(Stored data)
=== Begin Enclosure ===
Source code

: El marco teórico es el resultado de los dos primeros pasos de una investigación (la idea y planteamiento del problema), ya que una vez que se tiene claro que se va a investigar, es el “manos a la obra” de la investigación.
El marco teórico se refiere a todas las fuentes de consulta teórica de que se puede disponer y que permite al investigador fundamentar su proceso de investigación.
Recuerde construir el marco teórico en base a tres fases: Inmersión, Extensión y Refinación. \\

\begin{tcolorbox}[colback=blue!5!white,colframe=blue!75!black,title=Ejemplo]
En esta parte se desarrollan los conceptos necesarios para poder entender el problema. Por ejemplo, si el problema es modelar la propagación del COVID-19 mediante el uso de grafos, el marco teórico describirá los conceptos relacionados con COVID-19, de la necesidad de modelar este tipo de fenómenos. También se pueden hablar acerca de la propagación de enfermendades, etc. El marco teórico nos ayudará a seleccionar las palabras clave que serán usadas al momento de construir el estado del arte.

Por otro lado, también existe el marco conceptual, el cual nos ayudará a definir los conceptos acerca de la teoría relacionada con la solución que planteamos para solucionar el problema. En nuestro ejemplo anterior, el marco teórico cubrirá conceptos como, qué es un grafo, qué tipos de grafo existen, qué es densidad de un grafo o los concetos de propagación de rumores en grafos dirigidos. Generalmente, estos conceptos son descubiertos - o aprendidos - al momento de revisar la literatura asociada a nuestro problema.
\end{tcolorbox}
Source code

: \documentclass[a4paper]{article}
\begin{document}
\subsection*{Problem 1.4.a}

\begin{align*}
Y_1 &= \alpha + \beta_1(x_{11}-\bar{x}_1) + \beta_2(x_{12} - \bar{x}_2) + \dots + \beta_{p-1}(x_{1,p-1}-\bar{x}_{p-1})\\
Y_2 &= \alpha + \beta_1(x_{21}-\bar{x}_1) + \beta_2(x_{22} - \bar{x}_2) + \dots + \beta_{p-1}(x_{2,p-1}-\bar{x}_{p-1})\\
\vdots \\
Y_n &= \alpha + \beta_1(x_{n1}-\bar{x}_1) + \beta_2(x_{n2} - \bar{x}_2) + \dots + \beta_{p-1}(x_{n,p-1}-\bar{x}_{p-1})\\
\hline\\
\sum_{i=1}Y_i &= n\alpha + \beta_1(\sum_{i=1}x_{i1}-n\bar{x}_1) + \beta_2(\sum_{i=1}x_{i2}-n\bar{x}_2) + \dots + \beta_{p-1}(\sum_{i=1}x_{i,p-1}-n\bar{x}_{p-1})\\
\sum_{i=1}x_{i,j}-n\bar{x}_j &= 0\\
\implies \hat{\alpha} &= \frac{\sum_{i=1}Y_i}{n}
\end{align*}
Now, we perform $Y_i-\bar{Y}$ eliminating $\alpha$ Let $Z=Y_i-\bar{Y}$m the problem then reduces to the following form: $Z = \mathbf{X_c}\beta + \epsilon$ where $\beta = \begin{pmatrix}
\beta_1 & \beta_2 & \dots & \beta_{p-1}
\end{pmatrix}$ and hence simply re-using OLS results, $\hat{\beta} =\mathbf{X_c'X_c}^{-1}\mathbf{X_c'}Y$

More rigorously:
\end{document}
=== End Enclosure ===
● ASSIGNED TASK: Retype the records exactly.

● THE COMPLETED TASK:
Source code

: El marco teórico es el resultado de los dos primeros pasos de una investigación (la idea y planteamiento del problema), ya que una vez que se tiene claro que se va a investigar, es el “manos a la obra” de la investigación.
El marco teórico se refiere a todas las fuentes de consulta teórica de que se puede disponer y que permite al investigador fundamentar su proceso de investigación.
Recuerde construir el marco teórico en base a tres fases: Inmersión, Extensión y Refinación. \\

\begin{tcolorbox}[colback=blue!5!white,colframe=blue!75!black,title=Ejemplo]
En esta parte se desarrollan los conceptos necesarios para poder entender el problema. Por ejemplo, si el problema es modelar la propagación del COVID-19 mediante el uso de grafos, el marco teórico describirá los conceptos relacionados con COVID-19, de la necesidad de modelar este tipo de fenómenos. También se pueden hablar acerca de la propagación de enfermendades, etc. El marco teórico nos ayudará a seleccionar las palabras clave que serán usadas al momento de construir el estado del arte.

Por otro lado, también existe el marco conceptual, el cual nos ayudará a definir los conceptos acerca de la teoría relacionada con la solución que planteamos para solucionar el problema. En nuestro ejemplo anterior, el marco teórico cubrirá conceptos como, qué es un grafo, qué tipos de grafo existen, qué es densidad de un grafo o los concetos de propagación de rumores en grafos dirigidos. Generalmente, estos conceptos son descubiertos - o aprendidos - al momento de revisar la literatura asociada a nuestro problema.
\end{tcolorbox}
Source code

: \documentclass[a4paper]{article}
\begin{document}
\subsection*{Problem 1.4.a}

\begin{align*}
Y_1 &= \alpha + \beta_1(x_{11}-\bar{x}_1) + \beta_2(x_{12} - \bar{x}_2) + \dots + \beta_{p-1}(x_{1,p-1}-\bar{x}_{p-1})\\
Y_2 &= \alpha + \beta_1(x_{21}-\bar{x}_1) + \beta_2(x_{22} - \bar{x}_2) + \dots + \beta_{p-1}(x_{2,p-1}-\bar{x}_{p-1})\\
\vdots \\
Y_n &= \alpha + \beta_1(x_{n1}-\bar{x}_1) + \beta_2(x_{n2} - \bar{x}_2) + \dots + \beta_{p-1}(x_{n,p-1}-\bar{x}_{p-1})\\
\hline\\
\sum_{i=1}Y_i &= n\alpha + \beta_1(\sum_{i=1}x_{i1}-n\bar{x}_1) + \beta_2(\sum_{i=1}x_{i2}-n\bar{x}_2) + \dots + \beta_{p-1}(\sum_{i=1}x_{i,p-1}-n\bar{x}_{p-1})\\
\sum_{i=1}x_{i,j}-n\bar{x}_j &= 0\\
\implies \hat{\alpha} &= \frac{\sum_{i=1}Y_i}{n}
\end{align*}
Now, we perform $Y_i-\bar{Y}$ eliminating $\alpha$ Let $Z=Y_i-\bar{Y}$m the problem then reduces to the following form: $Z = \mathbf{X_c}\beta + \epsilon$ where $\beta = \begin{pmatrix}
\beta_1 & \beta_2 & \dots & \beta_{p-1}
\end{pmatrix}$ and hence simply re-using OLS results, $\hat{\beta} =\mathbf{X_c'X_c}^{-1}\mathbf{X_c'}Y$

More rigorously:
\end{document}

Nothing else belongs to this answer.